### Problem requirements:
Reproduce the data below, substituting "Fribourg" for every "Gruyère" and leaving everything else unchanged.

Saved entries
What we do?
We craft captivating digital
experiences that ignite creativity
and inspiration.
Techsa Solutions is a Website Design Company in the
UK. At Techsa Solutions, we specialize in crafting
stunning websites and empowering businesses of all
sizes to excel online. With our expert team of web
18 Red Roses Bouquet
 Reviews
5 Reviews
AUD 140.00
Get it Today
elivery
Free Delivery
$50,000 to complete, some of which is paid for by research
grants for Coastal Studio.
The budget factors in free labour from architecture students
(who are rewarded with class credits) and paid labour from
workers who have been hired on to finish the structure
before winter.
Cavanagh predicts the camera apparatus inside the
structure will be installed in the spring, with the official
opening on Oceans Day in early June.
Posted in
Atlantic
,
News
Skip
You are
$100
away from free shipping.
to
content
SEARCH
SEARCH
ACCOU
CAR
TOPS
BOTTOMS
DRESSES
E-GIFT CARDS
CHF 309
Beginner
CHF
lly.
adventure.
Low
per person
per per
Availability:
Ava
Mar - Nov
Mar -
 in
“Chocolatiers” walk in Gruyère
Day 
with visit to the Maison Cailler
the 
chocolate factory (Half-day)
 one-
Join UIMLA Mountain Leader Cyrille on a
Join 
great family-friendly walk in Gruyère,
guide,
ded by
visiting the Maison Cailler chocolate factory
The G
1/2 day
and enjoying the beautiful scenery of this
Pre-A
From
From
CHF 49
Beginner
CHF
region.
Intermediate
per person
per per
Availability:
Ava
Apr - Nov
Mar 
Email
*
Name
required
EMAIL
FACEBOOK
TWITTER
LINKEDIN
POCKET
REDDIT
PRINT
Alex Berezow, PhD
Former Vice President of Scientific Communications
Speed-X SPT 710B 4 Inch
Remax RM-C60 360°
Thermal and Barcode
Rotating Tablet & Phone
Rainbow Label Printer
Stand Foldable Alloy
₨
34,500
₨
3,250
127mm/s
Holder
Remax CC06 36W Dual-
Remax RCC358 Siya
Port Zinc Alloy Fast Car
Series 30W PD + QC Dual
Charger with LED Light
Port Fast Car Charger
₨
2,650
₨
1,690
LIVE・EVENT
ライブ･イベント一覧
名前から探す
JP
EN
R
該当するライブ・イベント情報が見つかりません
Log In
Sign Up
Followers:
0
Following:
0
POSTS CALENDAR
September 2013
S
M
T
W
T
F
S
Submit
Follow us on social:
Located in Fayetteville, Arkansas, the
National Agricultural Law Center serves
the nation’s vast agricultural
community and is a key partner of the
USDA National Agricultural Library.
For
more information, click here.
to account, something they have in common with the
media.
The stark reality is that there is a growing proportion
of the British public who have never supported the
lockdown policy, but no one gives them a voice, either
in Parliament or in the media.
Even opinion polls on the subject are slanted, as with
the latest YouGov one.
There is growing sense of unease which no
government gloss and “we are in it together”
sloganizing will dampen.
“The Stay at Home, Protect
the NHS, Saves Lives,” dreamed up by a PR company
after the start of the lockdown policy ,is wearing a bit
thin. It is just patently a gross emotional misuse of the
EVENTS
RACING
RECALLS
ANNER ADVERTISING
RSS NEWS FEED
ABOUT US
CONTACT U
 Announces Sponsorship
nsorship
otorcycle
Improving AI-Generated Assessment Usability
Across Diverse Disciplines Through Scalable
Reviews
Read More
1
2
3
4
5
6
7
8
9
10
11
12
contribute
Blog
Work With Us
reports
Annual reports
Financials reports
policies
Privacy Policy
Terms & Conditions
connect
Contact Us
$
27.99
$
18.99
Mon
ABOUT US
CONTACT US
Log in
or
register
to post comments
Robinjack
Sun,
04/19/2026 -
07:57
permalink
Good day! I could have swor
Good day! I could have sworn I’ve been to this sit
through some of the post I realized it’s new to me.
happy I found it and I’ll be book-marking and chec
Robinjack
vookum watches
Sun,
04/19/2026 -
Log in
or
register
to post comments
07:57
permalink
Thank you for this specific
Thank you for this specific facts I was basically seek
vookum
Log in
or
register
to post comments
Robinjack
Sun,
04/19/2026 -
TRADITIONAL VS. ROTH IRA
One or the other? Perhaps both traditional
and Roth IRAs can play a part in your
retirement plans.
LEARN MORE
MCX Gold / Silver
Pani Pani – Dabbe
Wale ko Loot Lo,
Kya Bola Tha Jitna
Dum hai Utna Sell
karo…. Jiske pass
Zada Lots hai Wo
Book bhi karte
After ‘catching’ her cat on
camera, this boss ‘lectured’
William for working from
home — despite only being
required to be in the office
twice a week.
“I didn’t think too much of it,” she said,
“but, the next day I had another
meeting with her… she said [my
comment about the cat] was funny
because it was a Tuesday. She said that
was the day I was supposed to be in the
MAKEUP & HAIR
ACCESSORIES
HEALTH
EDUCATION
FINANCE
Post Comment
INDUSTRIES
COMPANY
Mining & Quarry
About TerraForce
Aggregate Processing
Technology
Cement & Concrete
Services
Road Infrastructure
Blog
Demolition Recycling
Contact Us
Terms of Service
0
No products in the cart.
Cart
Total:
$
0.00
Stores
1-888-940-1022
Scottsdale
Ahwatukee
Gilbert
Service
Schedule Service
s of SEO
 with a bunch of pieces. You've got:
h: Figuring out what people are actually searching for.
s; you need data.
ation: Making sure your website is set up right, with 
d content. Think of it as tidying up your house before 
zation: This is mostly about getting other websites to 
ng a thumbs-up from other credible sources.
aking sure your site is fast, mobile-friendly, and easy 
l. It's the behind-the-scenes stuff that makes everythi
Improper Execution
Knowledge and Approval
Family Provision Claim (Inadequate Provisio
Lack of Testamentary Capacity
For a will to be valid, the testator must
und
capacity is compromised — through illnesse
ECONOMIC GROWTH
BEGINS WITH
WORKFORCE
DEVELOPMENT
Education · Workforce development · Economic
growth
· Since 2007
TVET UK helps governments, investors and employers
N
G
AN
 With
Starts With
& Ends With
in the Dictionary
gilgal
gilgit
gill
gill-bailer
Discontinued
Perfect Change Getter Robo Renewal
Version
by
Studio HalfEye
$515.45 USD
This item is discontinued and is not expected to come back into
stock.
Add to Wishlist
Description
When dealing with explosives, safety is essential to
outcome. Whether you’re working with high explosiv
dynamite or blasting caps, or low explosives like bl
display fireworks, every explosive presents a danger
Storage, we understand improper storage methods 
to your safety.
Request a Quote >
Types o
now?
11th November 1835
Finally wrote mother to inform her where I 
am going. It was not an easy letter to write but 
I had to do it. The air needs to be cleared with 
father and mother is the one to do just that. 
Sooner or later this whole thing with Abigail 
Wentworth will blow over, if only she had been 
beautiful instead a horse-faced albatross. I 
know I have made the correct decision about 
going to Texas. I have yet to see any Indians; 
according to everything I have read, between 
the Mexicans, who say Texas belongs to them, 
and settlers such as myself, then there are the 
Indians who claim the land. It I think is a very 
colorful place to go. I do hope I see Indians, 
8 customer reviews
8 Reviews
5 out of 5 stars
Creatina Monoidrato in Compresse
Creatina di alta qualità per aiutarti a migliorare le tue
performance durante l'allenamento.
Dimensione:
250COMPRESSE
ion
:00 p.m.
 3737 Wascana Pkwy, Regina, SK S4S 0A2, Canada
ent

### Response box:
What we do?
We craft captivating digital
experiences that ignite creativity
and inspiration.
Techsa Solutions is a Website Design Company in the
UK. At Techsa Solutions, we specialize in crafting
stunning websites and empowering businesses of all
sizes to excel online. With our expert team of web
18 Red Roses Bouquet
 Reviews
5 Reviews
AUD 140.00
Get it Today
elivery
Free Delivery
$50,000 to complete, some of which is paid for by research
grants for Coastal Studio.
The budget factors in free labour from architecture students
(who are rewarded with class credits) and paid labour from
workers who have been hired on to finish the structure
before winter.
Cavanagh predicts the camera apparatus inside the
structure will be installed in the spring, with the official
opening on Oceans Day in early June.
Posted in
Atlantic
,
News
Skip
You are
$100
away from free shipping.
to
content
SEARCH
SEARCH
ACCOU
CAR
TOPS
BOTTOMS
DRESSES
E-GIFT CARDS
CHF 309
Beginner
CHF
lly.
adventure.
Low
per person
per per
Availability:
Ava
Mar - Nov
Mar -
 in
“Chocolatiers” walk in Fribourg
Day 
with visit to the Maison Cailler
the 
chocolate factory (Half-day)
 one-
Join UIMLA Mountain Leader Cyrille on a
Join 
great family-friendly walk in Fribourg,
guide,
ded by
visiting the Maison Cailler chocolate factory
The G
1/2 day
and enjoying the beautiful scenery of this
Pre-A
From
From
CHF 49
Beginner
CHF
region.
Intermediate
per person
per per
Availability:
Ava
Apr - Nov
Mar 
Email
*
Name
required
EMAIL
FACEBOOK
TWITTER
LINKEDIN
POCKET
REDDIT
PRINT
Alex Berezow, PhD
Former Vice President of Scientific Communications
Speed-X SPT 710B 4 Inch
Remax RM-C60 360°
Thermal and Barcode
Rotating Tablet & Phone
Rainbow Label Printer
Stand Foldable Alloy
₨
34,500
₨
3,250
127mm/s
Holder
Remax CC06 36W Dual-
Remax RCC358 Siya
Port Zinc Alloy Fast Car
Series 30W PD + QC Dual
Charger with LED Light
Port Fast Car Charger
₨
2,650
₨
1,690
LIVE・EVENT
ライブ･イベント一覧
名前から探す
JP
EN
R
該当するライブ・イベント情報が見つかりません
Log In
Sign Up
Followers:
0
Following:
0
POSTS CALENDAR
September 2013
S
M
T
W
T
F
S
Submit
Follow us on social:
Located in Fayetteville, Arkansas, the
National Agricultural Law Center serves
the nation’s vast agricultural
community and is a key partner of the
USDA National Agricultural Library.
For
more information, click here.
to account, something they have in common with the
media.
The stark reality is that there is a growing proportion
of the British public who have never supported the
lockdown policy, but no one gives them a voice, either
in Parliament or in the media.
Even opinion polls on the subject are slanted, as with
the latest YouGov one.
There is growing sense of unease which no
government gloss and “we are in it together”
sloganizing will dampen.
“The Stay at Home, Protect
the NHS, Saves Lives,” dreamed up by a PR company
after the start of the lockdown policy ,is wearing a bit
thin. It is just patently a gross emotional misuse of the
EVENTS
RACING
RECALLS
ANNER ADVERTISING
RSS NEWS FEED
ABOUT US
CONTACT U
 Announces Sponsorship
nsorship
otorcycle
Improving AI-Generated Assessment Usability
Across Diverse Disciplines Through Scalable
Reviews
Read More
1
2
3
4
5
6
7
8
9
10
11
12
contribute
Blog
Work With Us
reports
Annual reports
Financials reports
policies
Privacy Policy
Terms & Conditions
connect
Contact Us
$
27.99
$
18.99
Mon
ABOUT US
CONTACT US
Log in
or
register
to post comments
Robinjack
Sun,
04/19/2026 -
07:57
permalink
Good day! I could have swor
Good day! I could have sworn I’ve been to this sit
through some of the post I realized it’s new to me.
happy I found it and I’ll be book-marking and chec
Robinjack
vookum watches
Sun,
04/19/2026 -
Log in
or
register
to post comments
07:57
permalink
Thank you for this specific
Thank you for this specific facts I was basically seek
vookum
Log in
or
register
to post comments
Robinjack
Sun,
04/19/2026 -
TRADITIONAL VS. ROTH IRA
One or the other? Perhaps both traditional
and Roth IRAs can play a part in your
retirement plans.
LEARN MORE
MCX Gold / Silver
Pani Pani – Dabbe
Wale ko Loot Lo,
Kya Bola Tha Jitna
Dum hai Utna Sell
karo…. Jiske pass
Zada Lots hai Wo
Book bhi karte
After ‘catching’ her cat on
camera, this boss ‘lectured’
William for working from
home — despite only being
required to be in the office
twice a week.
“I didn’t think too much of it,” she said,
“but, the next day I had another
meeting with her… she said [my
comment about the cat] was funny
because it was a Tuesday. She said that
was the day I was supposed to be in the
MAKEUP & HAIR
ACCESSORIES
HEALTH
EDUCATION
FINANCE
Post Comment
INDUSTRIES
COMPANY
Mining & Quarry
About TerraForce
Aggregate Processing
Technology
Cement & Concrete
Services
Road Infrastructure
Blog
Demolition Recycling
Contact Us
Terms of Service
0
No products in the cart.
Cart
Total:
$
0.00
Stores
1-888-940-1022
Scottsdale
Ahwatukee
Gilbert
Service
Schedule Service
s of SEO
 with a bunch of pieces. You've got:
h: Figuring out what people are actually searching for.
s; you need data.
ation: Making sure your website is set up right, with 
d content. Think of it as tidying up your house before 
zation: This is mostly about getting other websites to 
ng a thumbs-up from other credible sources.
aking sure your site is fast, mobile-friendly, and easy 
l. It's the behind-the-scenes stuff that makes everythi
Improper Execution
Knowledge and Approval
Family Provision Claim (Inadequate Provisio
Lack of Testamentary Capacity
For a will to be valid, the testator must
und
capacity is compromised — through illnesse
ECONOMIC GROWTH
BEGINS WITH
WORKFORCE
DEVELOPMENT
Education · Workforce development · Economic
growth
· Since 2007
TVET UK helps governments, investors and employers
N
G
AN
 With
Starts With
& Ends With
in the Dictionary
gilgal
gilgit
gill
gill-bailer
Discontinued
Perfect Change Getter Robo Renewal
Version
by
Studio HalfEye
$515.45 USD
This item is discontinued and is not expected to come back into
stock.
Add to Wishlist
Description
When dealing with explosives, safety is essential to
outcome. Whether you’re working with high explosiv
dynamite or blasting caps, or low explosives like bl
display fireworks, every explosive presents a danger
Storage, we understand improper storage methods 
to your safety.
Request a Quote >
Types o
now?
11th November 1835
Finally wrote mother to inform her where I 
am going. It was not an easy letter to write but 
I had to do it. The air needs to be cleared with 
father and mother is the one to do just that. 
Sooner or later this whole thing with Abigail 
Wentworth will blow over, if only she had been 
beautiful instead a horse-faced albatross. I 
know I have made the correct decision about 
going to Texas. I have yet to see any Indians; 
according to everything I have read, between 
the Mexicans, who say Texas belongs to them, 
and settlers such as myself, then there are the 
Indians who claim the land. It I think is a very 
colorful place to go. I do hope I see Indians, 
8 customer reviews
8 Reviews
5 out of 5 stars
Creatina Monoidrato in Compresse
Creatina di alta qualità per aiutarti a migliorare le tue
performance durante l'allenamento.
Dimensione:
250COMPRESSE
ion
:00 p.m.
 3737 Wascana Pkwy, Regina, SK S4S 0A2, Canada
ent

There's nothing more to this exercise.